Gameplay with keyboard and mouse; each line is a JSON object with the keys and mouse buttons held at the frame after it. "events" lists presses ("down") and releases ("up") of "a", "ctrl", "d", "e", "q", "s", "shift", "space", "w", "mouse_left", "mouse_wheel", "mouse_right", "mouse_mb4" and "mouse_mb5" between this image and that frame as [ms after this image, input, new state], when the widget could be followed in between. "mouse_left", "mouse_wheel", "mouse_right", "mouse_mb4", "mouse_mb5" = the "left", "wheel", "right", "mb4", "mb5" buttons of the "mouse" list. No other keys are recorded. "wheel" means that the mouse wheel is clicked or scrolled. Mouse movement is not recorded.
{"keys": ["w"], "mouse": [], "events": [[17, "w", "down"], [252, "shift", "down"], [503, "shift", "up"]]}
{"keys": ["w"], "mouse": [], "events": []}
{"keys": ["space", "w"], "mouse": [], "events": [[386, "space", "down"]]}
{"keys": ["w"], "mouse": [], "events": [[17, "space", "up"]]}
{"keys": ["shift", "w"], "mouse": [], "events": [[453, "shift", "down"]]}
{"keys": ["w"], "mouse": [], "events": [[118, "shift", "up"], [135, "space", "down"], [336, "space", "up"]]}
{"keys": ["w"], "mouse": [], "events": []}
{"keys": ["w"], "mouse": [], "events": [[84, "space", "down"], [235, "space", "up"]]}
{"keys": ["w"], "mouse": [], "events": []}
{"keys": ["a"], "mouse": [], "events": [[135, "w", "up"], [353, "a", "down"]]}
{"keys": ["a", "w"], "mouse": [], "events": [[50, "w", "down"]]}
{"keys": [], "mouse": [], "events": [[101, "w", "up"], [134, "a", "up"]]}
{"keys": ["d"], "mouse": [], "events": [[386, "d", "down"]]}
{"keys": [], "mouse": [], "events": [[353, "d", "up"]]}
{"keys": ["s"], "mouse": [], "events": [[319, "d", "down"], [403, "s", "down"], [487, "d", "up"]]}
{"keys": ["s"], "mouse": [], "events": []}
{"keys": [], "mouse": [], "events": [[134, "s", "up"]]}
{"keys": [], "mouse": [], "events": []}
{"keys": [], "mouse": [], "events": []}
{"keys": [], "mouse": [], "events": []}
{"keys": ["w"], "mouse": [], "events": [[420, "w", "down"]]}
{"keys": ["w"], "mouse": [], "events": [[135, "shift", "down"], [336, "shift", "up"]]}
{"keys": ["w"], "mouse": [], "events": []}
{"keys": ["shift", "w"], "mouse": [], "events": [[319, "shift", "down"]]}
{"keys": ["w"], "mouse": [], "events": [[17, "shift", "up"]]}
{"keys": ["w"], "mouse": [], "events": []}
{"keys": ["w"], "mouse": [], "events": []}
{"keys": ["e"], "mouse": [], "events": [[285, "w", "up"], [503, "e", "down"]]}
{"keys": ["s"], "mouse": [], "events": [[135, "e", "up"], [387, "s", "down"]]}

*WHAT THE TASK REQUIRES*. Transcribe the listing so that each line matches exactly.

*ANSWER BOX*.
Gameplay with keyboard and mouse; each line is a JSON object with the keys and mouse buttons held at the frame after it. "events" lists presses ("down") and releases ("up") of "a", "ctrl", "d", "e", "q", "s", "shift", "space", "w", "mouse_left", "mouse_wheel", "mouse_right", "mouse_mb4" and "mouse_mb5" between this image and that frame as [ms after this image, input, new state], when the widget could be followed in between. "mouse_left", "mouse_wheel", "mouse_right", "mouse_mb4", "mouse_mb5" = the "left", "wheel", "right", "mb4", "mb5" buttons of the "mouse" list. No other keys are recorded. "wheel" means that the mouse wheel is clicked or scrolled. Mouse movement is not recorded.
{"keys": ["w"], "mouse": [], "events": [[17, "w", "down"], [252, "shift", "down"], [503, "shift", "up"]]}
{"keys": ["w"], "mouse": [], "events": []}
{"keys": ["space", "w"], "mouse": [], "events": [[386, "space", "down"]]}
{"keys": ["w"], "mouse": [], "events": [[17, "space", "up"]]}
{"keys": ["shift", "w"], "mouse": [], "events": [[453, "shift", "down"]]}
{"keys": ["w"], "mouse": [], "events": [[118, "shift", "up"], [135, "space", "down"], [336, "space", "up"]]}
{"keys": ["w"], "mouse": [], "events": []}
{"keys": ["w"], "mouse": [], "events": [[84, "space", "down"], [235, "space", "up"]]}
{"keys": ["w"], "mouse": [], "events": []}
{"keys": ["a"], "mouse": [], "events": [[135, "w", "up"], [353, "a", "down"]]}
{"keys": ["a", "w"], "mouse": [], "events": [[50, "w", "down"]]}
{"keys": [], "mouse": [], "events": [[101, "w", "up"], [134, "a", "up"]]}
{"keys": ["d"], "mouse": [], "events": [[386, "d", "down"]]}
{"keys": [], "mouse": [], "events": [[353, "d", "up"]]}
{"keys": ["s"], "mouse": [], "events": [[319, "d", "down"], [403, "s", "down"], [487, "d", "up"]]}
{"keys": ["s"], "mouse": [], "events": []}
{"keys": [], "mouse": [], "events": [[134, "s", "up"]]}
{"keys": [], "mouse": [], "events": []}
{"keys": [], "mouse": [], "events": []}
{"keys": [], "mouse": [], "events": []}
{"keys": ["w"], "mouse": [], "events": [[420, "w", "down"]]}
{"keys": ["w"], "mouse": [], "events": [[135, "shift", "down"], [336, "shift", "up"]]}
{"keys": ["w"], "mouse": [], "events": []}
{"keys": ["shift", "w"], "mouse": [], "events": [[319, "shift", "down"]]}
{"keys": ["w"], "mouse": [], "events": [[17, "shift", "up"]]}
{"keys": ["w"], "mouse": [], "events": []}
{"keys": ["w"], "mouse": [], "events": []}
{"keys": ["e"], "mouse": [], "events": [[285, "w", "up"], [503, "e", "down"]]}
{"keys": ["s"], "mouse": [], "events": [[135, "e", "up"], [387, "s", "down"]]}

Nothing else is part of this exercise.